A former mercenary like Baek Yeo-hun would never be the good guy in a Hollywood movie. “Good” is a strong term for the former employee of a Blackwater-like outfit, but he is immeasurably better than the cabal of crooked cops running rampant through the city. Inconveniently, Baek nearly starts the film as the dead guy, but an unsuspecting ER doctor has the misfortune of saving his life in Chang’s The Target (trailer here), the Korean remake-reconception of Fred Cavayé’s Point Blank, which releases today on DVD and digital, from Lionsgate.
When adapting Cavayé’s French fugitive-style thriller, Chang (a.k.a. Yun Hong-seung) opted to go bigger and bolder every chance he could. Instead of a burglary, Baek steps into a frame-up intended for his developmentally challenged brother. They were not expecting someone with Baek’s particular set of skills, but he nearly makes a premature exit anyway. Dr. Lee Tae-jun manages to save him, but he is rewarded for his troubles with the abduction of his mega-pregnant wife, Jeong Hui-ju. The kidnapper’s demand is straight forward, but difficult to execute—trade the recuperating Baek for Jeong.
Nevertheless, Dr. Lee smuggles the suspect out of the hospital, turning into an outlaw as a result. Unfortunately, Baek refuses to cooperate, giving the doctor the slip. Eventually, Lee will catch up to Baek—and they will even join forces when they realize a band of corrupt coppers is trying to kill them both.
While the formerly comatose anti-hero was a mere safecracker in Cavayé’s original, albeit one played by the hardnosed Roschdy Zem, Baek is a bad cat of an entirely different stripe. He takes over the movie from the innocent Wrong Man doctor, turning it into an old school beatdown. He is the kind of grizzled action hero who can easily take on twenty men at once. It might not be credible, but it is really fun to watch.

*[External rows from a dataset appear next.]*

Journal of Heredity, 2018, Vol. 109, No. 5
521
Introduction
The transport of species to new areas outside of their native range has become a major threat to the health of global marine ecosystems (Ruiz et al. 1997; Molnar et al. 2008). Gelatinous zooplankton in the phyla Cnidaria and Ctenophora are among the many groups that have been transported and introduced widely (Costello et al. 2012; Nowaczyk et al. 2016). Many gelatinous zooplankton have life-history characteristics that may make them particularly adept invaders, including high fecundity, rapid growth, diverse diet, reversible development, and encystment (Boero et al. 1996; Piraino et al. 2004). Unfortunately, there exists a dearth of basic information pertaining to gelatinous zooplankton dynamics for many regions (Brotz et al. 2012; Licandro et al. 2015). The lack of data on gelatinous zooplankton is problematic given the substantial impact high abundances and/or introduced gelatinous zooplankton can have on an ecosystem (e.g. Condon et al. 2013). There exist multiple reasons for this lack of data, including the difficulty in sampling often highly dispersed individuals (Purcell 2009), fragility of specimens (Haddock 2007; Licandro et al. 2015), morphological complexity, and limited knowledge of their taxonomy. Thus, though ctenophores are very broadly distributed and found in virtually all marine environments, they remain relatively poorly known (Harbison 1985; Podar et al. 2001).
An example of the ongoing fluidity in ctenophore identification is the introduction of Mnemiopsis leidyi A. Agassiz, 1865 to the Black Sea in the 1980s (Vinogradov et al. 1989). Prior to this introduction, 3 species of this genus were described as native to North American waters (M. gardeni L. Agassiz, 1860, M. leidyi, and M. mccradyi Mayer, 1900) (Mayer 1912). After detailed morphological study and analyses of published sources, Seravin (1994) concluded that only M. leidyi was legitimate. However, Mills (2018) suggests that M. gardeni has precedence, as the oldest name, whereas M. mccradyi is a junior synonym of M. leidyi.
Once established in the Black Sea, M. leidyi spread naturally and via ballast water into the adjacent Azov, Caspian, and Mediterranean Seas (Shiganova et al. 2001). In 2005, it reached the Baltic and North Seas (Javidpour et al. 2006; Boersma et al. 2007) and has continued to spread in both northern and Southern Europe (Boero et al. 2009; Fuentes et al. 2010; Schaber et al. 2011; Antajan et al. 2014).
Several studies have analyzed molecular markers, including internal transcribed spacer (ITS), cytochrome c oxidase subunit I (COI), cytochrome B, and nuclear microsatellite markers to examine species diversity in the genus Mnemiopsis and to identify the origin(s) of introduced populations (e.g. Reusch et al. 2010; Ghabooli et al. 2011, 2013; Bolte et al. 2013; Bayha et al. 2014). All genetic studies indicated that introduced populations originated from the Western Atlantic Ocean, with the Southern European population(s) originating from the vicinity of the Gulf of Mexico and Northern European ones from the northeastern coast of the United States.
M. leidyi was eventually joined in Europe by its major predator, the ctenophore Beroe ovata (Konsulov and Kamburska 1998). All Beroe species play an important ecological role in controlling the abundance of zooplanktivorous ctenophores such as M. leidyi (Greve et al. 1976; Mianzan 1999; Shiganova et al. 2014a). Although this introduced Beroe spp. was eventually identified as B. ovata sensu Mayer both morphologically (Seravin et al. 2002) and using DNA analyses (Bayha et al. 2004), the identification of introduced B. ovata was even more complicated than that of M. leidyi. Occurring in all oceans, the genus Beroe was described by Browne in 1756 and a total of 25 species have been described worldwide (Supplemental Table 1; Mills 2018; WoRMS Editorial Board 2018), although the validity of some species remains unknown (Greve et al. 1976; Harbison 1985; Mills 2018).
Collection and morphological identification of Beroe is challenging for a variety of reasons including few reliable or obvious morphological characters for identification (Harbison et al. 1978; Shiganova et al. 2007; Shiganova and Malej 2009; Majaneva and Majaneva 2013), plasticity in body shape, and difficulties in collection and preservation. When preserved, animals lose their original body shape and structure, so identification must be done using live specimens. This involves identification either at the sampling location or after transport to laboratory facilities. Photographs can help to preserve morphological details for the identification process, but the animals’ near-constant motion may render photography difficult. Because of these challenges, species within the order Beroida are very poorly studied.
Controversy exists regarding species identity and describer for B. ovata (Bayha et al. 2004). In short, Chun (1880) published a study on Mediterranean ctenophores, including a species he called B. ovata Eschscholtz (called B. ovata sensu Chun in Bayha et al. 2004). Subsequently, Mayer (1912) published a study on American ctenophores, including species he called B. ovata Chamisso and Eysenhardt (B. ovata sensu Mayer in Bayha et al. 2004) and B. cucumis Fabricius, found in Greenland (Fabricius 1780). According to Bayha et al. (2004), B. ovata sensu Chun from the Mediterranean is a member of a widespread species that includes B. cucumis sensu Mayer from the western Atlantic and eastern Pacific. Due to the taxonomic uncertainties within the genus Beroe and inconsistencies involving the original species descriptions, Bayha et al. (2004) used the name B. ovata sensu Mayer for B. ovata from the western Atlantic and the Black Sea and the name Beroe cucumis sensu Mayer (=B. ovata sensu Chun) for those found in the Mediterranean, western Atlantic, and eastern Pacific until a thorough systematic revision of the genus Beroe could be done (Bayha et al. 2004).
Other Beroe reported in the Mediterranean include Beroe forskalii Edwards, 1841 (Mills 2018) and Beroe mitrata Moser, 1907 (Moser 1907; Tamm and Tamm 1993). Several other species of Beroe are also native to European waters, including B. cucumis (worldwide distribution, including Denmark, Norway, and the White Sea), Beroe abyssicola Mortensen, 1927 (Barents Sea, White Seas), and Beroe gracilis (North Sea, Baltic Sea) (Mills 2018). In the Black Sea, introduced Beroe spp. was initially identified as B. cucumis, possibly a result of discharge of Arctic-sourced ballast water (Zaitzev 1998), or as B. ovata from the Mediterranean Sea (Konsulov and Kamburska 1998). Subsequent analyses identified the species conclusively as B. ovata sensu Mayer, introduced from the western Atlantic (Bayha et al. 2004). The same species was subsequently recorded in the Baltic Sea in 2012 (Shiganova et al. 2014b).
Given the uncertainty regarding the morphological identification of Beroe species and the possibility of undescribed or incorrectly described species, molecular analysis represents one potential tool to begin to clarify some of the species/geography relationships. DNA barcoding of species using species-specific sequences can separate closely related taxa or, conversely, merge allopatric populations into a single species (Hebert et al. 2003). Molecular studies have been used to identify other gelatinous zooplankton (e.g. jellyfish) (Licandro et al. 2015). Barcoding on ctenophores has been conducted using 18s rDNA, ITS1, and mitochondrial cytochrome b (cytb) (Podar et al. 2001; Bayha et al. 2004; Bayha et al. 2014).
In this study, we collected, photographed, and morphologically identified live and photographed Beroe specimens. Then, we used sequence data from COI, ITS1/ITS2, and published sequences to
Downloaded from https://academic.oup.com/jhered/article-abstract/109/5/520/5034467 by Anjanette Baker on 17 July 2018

Sort of like the original, Target climaxes with a showdown in the police station, but Chang cranks up the action to levels nearly as earth-shaking as Alan Yuen’s explosive Firestorm. He really lets Seoul institutional buildings have it, unleashing all kinds of bedlam in the hospital and police station. However, Jun Chul-hong’s adapted screenplay also increases the emotional stakes with the addition of honest Inspector Jeong Yeong-ju’s implied lesbian relationship with her junior partner, Park Su-jin.
Baek is totally in Ryu Seung-ryong’s steely, hardboiled power zone and he duly knocks it out of the park. He is perfectly counterbalanced by Yu Jun-sang, who is flamboyantly evil as Senior Inspector Song Gi-cheol, the ruthless mastermind. Although he loses a lot of screen time in the translation, Lee Jin-uk manages to withstand the withering force of Ryu and Yu’s hardcore personas. Somehow, Kim Seong-ryeong and Jo Eun-ji also manage to add some depth as Inspector Jeong and Park.